Some people like to make Schoenberg post, i favor the great Gesualdo,Since i have a bunch of cd of Gesualdo work i would like to says i notice phillipe Herreweghe seem to conduct often Gesualdo , is it one of is speciality, is he an expert.I use to have two Gesualdo of him one that i like on musique d'abord and one i find sterile on outhere music whit same chef but different personnel that wer the college vocal of gent.

Than i notice italian conductor make a fine job whit Gesualdo, since maybe there italians and play vocal music of there country, so they might be more skilled.

Any though on this ,what is your own conclusion, if there are any expert on Gesualdo music...

What remain his best madrigals (insert label)
his finest sacred vol 1-2 music(insert label)
his tenebrae responsoria ( insert label)

Who can answer this one, who is able to give me definitive answer on the utter best of Gesualdo
for conductor and label.


:tiphat:


----------



## Adair (Feb 9, 2016)

I still prefer the old Gesualdo recordings on Columbia by Robert Craft.


----------



## Mandryka (Feb 22, 2013)

deprofundis said:


> Some people like to make Schoenberg post, i favor the great Gesualdo,Since i have a bunch of cd of Gesualdo work i would like to says i notice phillipe Herreweghe seem to conduct often Gesualdo , is it one of is speciality, is he an expert.I use to have two Gesualdo of him one that i like on musique d'abord and one i find sterile on outhere music whit same chef but different personnel that wer the college vocal of gent.
> 
> Than i notice italian conductor make a fine job whit Gesualdo, since maybe there italians and play vocal music of there country, so they might be more skilled.
> 
> ...


Try la compagnia del madrigale (with Gesualdo and Marenzio.) I can let you have an unreleased recording of the responsoria from Herrewghe, live in Alderburgh in 2012, if you like. Better than his CD IMO.

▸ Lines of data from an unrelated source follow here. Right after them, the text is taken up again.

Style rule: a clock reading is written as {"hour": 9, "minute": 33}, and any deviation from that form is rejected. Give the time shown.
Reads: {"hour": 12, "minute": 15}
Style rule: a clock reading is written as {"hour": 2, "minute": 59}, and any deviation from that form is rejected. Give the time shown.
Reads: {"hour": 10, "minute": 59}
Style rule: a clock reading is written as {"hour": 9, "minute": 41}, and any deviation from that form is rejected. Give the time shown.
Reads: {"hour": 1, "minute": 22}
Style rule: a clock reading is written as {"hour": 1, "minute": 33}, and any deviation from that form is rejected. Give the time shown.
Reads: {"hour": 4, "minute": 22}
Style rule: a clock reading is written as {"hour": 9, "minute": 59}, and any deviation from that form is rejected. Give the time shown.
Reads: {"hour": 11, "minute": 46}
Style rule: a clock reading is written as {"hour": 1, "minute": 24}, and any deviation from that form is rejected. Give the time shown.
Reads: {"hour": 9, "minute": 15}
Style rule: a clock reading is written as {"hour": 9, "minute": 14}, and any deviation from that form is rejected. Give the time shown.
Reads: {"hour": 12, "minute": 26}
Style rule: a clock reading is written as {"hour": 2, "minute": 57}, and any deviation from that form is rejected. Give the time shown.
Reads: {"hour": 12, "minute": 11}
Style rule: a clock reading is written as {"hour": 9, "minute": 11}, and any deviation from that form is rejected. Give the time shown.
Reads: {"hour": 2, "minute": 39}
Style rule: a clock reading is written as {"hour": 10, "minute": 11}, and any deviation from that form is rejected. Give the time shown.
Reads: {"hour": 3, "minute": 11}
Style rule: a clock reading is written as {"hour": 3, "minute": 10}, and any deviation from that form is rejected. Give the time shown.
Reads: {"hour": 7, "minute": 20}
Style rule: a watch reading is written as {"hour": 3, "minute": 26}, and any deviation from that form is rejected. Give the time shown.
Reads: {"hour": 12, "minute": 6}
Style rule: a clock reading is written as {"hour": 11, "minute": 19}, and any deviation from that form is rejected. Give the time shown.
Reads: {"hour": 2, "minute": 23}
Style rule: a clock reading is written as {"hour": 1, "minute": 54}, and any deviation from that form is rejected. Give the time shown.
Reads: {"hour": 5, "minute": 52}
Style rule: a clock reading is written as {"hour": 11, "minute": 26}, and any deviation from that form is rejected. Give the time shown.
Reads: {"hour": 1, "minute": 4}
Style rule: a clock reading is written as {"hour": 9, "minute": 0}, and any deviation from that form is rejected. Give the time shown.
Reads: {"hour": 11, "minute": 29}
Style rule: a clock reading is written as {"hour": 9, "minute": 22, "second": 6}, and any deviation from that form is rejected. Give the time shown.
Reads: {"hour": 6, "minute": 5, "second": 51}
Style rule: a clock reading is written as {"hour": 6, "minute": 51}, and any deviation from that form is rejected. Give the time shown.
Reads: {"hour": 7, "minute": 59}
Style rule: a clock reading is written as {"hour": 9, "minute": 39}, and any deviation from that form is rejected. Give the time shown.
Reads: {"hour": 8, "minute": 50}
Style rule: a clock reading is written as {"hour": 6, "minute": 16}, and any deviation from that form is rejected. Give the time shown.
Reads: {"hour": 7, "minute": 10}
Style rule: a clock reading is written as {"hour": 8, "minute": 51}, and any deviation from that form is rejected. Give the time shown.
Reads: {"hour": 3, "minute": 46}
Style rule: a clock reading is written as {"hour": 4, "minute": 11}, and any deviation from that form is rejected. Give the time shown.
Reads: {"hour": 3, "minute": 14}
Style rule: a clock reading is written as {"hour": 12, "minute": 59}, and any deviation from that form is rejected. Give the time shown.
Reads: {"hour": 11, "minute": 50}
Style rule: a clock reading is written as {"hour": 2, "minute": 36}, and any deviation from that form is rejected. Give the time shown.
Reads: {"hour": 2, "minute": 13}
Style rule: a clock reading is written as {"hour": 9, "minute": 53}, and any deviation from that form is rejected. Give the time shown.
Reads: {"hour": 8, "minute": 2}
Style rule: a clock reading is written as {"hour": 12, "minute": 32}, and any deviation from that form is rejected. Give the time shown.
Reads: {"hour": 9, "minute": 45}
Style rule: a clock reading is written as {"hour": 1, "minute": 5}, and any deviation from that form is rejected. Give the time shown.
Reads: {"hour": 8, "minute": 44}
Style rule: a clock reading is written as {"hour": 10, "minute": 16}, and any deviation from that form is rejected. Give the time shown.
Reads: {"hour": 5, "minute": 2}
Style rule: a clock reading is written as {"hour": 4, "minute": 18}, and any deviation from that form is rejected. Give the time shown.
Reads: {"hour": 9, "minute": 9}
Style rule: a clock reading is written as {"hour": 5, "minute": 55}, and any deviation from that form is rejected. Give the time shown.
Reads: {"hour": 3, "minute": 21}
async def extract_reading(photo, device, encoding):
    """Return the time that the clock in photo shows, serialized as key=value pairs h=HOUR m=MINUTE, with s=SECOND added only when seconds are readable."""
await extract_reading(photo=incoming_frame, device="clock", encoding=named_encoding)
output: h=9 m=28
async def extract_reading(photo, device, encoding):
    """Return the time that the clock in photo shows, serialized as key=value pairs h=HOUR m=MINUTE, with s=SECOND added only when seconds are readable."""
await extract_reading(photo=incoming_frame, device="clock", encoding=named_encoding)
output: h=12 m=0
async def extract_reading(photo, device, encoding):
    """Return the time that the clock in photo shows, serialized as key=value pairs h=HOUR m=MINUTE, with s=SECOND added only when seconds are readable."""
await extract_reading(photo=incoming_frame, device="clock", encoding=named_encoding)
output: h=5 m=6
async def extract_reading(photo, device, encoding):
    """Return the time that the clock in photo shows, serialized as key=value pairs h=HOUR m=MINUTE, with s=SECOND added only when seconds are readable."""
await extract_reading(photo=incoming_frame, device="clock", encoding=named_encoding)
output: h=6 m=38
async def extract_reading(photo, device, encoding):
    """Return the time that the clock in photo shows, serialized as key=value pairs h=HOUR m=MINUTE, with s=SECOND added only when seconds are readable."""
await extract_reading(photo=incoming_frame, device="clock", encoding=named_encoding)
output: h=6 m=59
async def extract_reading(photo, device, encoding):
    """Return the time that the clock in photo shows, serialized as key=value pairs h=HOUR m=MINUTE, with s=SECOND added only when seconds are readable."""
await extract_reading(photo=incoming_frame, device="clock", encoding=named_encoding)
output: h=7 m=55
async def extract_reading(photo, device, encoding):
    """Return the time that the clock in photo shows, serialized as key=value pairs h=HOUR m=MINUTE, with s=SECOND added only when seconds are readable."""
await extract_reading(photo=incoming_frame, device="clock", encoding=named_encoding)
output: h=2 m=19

Listening to the responsoria again, really prompted by this thread, I was gobsmacked by how timeless they sound. Is that just my imagination - they just sounded as though they could have been written by an avant garde composer last week.


----------



## DanielNoynaert (Mar 14, 2018)

*Best Gesualdo*



deprofundis said:


> Some people like to make Schoenberg post, i favor the great Gesualdo,Since i have a bunch of cd of Gesualdo work i would like to says i notice phillipe Herreweghe seem to conduct often Gesualdo , is it one of is speciality, is he an expert.I use to have two Gesualdo of him one that i like on musique d'abord and one i find sterile on outhere music whit same chef but different personnel that wer the college vocal of gent.
> 
> Than i notice italian conductor make a fine job whit Gesualdo, since maybe there italians and play vocal music of there country, so they might be more skilled.
> 
> ...


In my opinion the recordings of A Sei Voce on the label Veritas are the most expressive.


----------